I have to admit that when NPR recommended this graphic novel, it did not seem to be something I’d enjoy. If I’m being completely honest, I judged it by the cover, and the cover did not speak to me.
However, I found myself in a situation in which I had nothing else available to read, and so I gave it a shot. The art immediately struck me as oversimplified. Furthermore, the characters were initially completely unlikable while also making ample use of the “f” word. The colors were far too bold. In other words, it did not immediately win me over.
In the beginning, the story focuses on two adults—Patience and Jack. They are truly in love with one another, but both are generally unsuccessful, uncouth, and somewhat rough around the edges. Neither has made great choices in life; Patience has suffered indignation throughout her past; Jack has virtually no motivation.
Soon enough, Patience discovers she’s pregnant. Both are elated, but both are also terrified. They recognize the fact that they are not especially qualified to be parents, but they strive to forge ahead nonetheless.
But then Jack comes home from work to discover Patience has been murdered.
Of course, the authorities pin it on him, but he is eventually found innocent. Jack is devastated. His greatest loves—Patience and the unborn child—have been ripped away from him and cut out of his life. He now has motivation.
The book next skips ahead several decades and we find Jack still searching desperately to find Patience’s killer. Technology has evolved exponentially while society seems to have devolved. We even have a few folks who don’t look entirely human. Jack eventually gains the capability to time travel, and that’s when the book gets really interesting.
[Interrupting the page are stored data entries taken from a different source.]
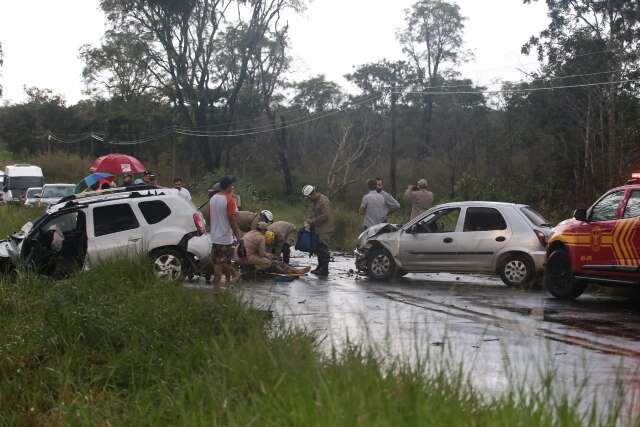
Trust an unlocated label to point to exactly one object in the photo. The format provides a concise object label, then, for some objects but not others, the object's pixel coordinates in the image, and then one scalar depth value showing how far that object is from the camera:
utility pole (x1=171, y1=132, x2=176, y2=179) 59.16
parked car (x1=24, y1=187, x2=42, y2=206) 44.52
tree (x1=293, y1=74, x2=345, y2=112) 63.16
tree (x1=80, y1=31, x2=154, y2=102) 62.98
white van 52.09
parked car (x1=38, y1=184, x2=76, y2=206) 38.08
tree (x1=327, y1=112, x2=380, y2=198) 51.69
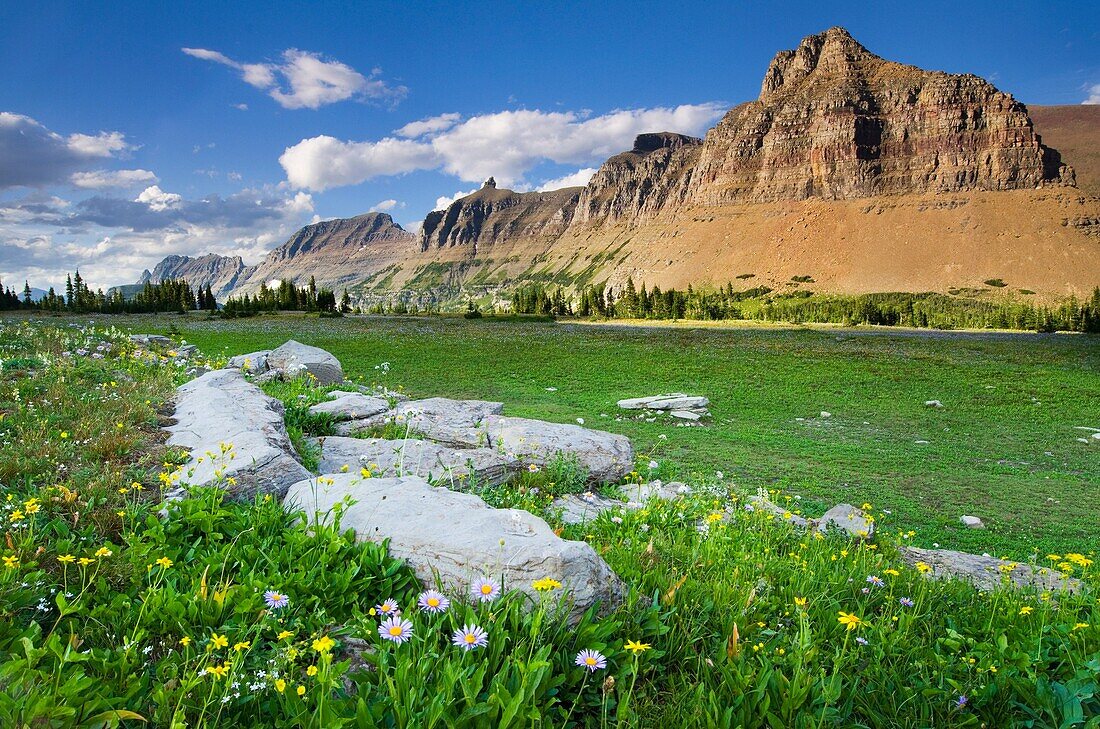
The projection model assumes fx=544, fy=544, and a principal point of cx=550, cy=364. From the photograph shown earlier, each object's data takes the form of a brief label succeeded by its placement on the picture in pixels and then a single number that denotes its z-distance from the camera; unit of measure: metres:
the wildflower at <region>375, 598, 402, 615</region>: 3.25
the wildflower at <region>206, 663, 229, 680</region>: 2.61
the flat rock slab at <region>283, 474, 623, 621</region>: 3.96
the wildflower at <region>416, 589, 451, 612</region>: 3.32
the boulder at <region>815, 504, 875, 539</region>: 7.06
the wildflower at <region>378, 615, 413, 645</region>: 2.84
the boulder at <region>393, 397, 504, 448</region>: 10.52
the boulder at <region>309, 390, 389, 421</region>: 11.52
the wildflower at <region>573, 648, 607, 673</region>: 2.83
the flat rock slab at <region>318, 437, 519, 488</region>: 7.92
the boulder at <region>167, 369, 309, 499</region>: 5.73
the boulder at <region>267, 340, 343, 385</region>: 17.97
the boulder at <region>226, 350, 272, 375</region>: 16.02
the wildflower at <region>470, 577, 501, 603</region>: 3.39
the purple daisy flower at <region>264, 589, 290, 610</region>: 3.30
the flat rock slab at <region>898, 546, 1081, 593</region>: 5.92
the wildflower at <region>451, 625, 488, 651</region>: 2.80
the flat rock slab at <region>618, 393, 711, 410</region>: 18.83
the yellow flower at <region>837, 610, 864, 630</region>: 3.52
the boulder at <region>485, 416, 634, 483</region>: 9.91
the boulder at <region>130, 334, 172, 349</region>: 21.60
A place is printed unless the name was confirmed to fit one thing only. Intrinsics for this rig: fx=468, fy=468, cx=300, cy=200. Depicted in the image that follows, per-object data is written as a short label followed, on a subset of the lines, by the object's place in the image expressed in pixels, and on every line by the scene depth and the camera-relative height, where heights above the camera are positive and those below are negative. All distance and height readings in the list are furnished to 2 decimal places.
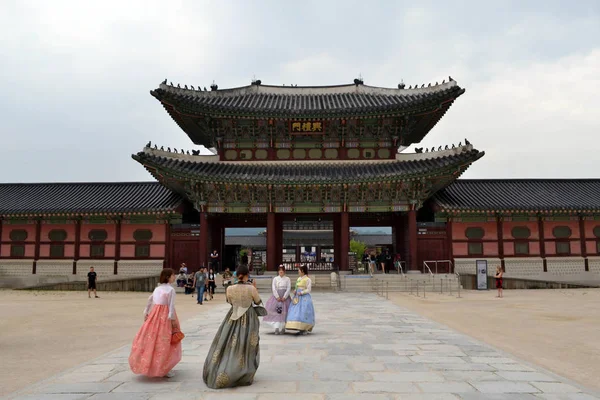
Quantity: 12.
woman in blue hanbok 11.09 -1.44
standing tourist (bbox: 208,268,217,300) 21.70 -1.61
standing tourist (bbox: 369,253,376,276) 26.24 -0.84
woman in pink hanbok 6.83 -1.32
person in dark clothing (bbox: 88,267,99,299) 22.36 -1.56
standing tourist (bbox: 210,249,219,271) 26.49 -0.68
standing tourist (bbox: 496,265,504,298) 21.38 -1.46
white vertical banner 24.70 -1.31
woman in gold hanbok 6.52 -1.40
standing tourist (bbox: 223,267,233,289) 22.58 -1.35
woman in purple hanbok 11.42 -1.34
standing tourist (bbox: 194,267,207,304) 18.88 -1.40
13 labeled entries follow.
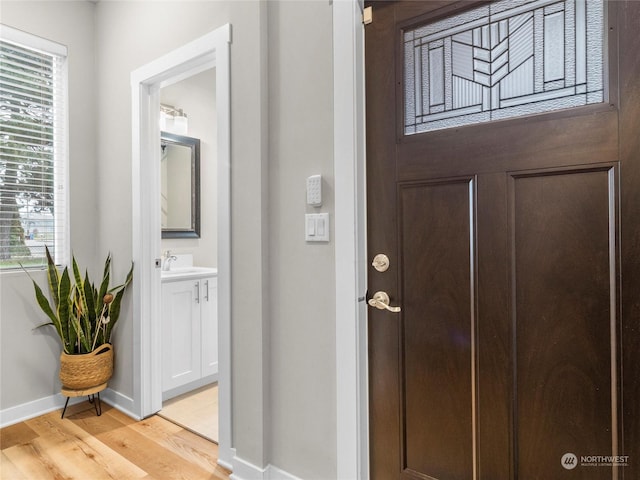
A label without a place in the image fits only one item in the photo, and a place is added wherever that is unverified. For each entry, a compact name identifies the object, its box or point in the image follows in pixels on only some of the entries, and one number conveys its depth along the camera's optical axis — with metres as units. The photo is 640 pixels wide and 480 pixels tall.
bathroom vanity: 2.54
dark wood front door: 1.04
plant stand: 2.28
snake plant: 2.31
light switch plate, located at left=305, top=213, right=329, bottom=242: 1.53
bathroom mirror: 2.99
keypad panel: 1.54
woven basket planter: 2.27
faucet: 2.93
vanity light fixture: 2.94
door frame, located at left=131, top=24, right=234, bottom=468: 2.26
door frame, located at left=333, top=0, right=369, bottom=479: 1.44
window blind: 2.29
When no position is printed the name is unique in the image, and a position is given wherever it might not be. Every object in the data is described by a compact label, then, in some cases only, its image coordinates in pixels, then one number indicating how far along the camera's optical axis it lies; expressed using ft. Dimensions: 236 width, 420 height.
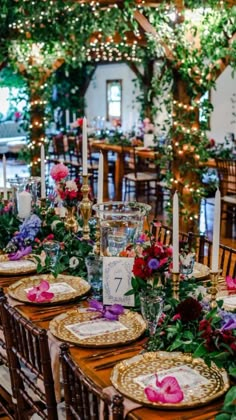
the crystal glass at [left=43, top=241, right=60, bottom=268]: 9.22
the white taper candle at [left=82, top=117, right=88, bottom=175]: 9.12
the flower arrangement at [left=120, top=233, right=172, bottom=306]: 6.95
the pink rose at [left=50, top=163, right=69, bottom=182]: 10.66
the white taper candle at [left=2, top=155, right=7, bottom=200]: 12.16
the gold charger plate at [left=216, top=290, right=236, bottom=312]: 7.86
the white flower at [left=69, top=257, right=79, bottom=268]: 9.41
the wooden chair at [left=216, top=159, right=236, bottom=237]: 21.97
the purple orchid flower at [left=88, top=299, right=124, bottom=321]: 7.47
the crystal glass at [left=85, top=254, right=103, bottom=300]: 8.18
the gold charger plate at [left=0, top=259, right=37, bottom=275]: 9.68
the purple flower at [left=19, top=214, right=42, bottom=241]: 10.25
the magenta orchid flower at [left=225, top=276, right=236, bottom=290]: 8.31
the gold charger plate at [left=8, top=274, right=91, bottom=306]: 8.28
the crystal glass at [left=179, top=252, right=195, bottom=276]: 8.48
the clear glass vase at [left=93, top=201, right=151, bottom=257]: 8.25
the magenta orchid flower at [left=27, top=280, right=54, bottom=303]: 8.18
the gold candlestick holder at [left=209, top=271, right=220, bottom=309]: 6.74
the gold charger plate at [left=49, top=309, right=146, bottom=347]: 6.82
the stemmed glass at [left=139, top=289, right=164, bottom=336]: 6.71
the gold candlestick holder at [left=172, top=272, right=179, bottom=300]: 7.01
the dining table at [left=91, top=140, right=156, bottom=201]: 29.09
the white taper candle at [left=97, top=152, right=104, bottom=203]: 9.09
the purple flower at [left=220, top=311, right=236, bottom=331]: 6.01
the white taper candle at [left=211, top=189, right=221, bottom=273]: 6.55
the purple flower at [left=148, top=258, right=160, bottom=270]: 6.92
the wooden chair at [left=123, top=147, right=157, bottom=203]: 27.94
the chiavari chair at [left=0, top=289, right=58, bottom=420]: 6.22
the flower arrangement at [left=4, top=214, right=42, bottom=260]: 10.26
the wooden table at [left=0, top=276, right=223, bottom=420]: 5.28
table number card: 7.57
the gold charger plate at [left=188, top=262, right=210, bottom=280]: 9.30
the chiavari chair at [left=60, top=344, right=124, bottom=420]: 4.59
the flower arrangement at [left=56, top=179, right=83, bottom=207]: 10.32
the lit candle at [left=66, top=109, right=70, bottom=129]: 48.91
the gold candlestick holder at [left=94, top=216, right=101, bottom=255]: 8.89
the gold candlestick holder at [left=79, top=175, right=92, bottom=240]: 9.76
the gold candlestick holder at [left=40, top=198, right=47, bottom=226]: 11.42
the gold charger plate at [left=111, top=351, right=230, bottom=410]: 5.50
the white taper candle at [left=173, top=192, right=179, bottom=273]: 6.81
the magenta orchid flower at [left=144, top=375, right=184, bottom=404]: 5.43
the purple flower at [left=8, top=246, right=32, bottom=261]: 10.22
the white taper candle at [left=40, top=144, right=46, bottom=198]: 11.04
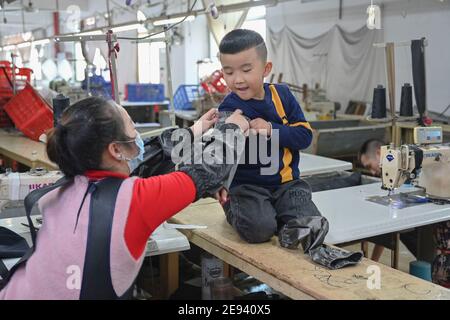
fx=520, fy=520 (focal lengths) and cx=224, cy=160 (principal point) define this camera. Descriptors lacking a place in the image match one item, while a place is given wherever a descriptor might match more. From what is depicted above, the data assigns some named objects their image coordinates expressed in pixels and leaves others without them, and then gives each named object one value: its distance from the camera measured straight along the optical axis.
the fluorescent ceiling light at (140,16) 4.80
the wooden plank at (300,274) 1.43
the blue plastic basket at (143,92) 7.69
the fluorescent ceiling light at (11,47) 8.89
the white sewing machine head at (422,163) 2.26
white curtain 7.11
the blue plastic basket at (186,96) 7.86
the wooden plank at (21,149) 3.45
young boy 1.84
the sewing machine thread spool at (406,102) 3.36
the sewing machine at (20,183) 1.95
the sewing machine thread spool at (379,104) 3.61
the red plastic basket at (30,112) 4.21
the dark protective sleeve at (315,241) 1.64
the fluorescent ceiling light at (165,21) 4.50
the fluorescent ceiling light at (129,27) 4.59
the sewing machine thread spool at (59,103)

I won’t spoil the rest of the graphic novel, but Clowes delivers a story that kept me guessing and impressed me with its originality. I won’t lie to you—I thought I had the ending all figured out, but Clowes managed to surprise me nonetheless.
This is a time travel story, with Jack jumping around quite a bit, and Clowes meticulously endeavors to make every event consequential to the overall plot. Everything plays a role in this story—every action has a reaction. That result may not be immediate, but it invariably happens. I love the commitment to tight storytelling, I love the attention Clowes pays to time travel’s ramifications, and I love that, in the end, his unlikable characters grow into people for whom I deeply care. Clowes also forced me to realize that they were actually the same all along—I am alone at fault for misjudging them.
On that note, the art, which I deplored at first, ultimately won me over. Clowes lines are simple, but his anatomy and perspective are always perfect. His panels are very straightforward, yet if you look hard enough, you find incredible detail in the little things such as books on the shelves or several doorways within the background of an apartment’s interior. His colors are very bright in this book, as you can tell by the cover, but those bright colors work to contradict the dark tale unfolding. Perhaps those colors are simply his style, or perhaps those colors are meant to signify an eternal optimism even amidst the savagery surrounding Patience and Jack. … I could be overthinking that one.
Be aware if you buy this book, there are brief, rather tame, moments of nudity, so you may not want to leave it sitting out for a youngster to grab hold of in the hopes of seeing Batman. There is also a lot of profanity.
Patience surprised me. I’ve never read anything quite like it, and it certainly struck me as completely original especially in regards to its medium. It delivers a love story, a science fiction story, a philosophical take on time and space, a mystery, and a good old tale of revenge. It studies a man who would do anything to save his soul mate and unborn child, a man who believes in the greater good even as he dives into the muck. It also comments on how the past can shape the future, for better and for worse, and how sometimes we need to judge the present less harshly because of that fact. Patience reminds us that we are all a product of what has previously transpired.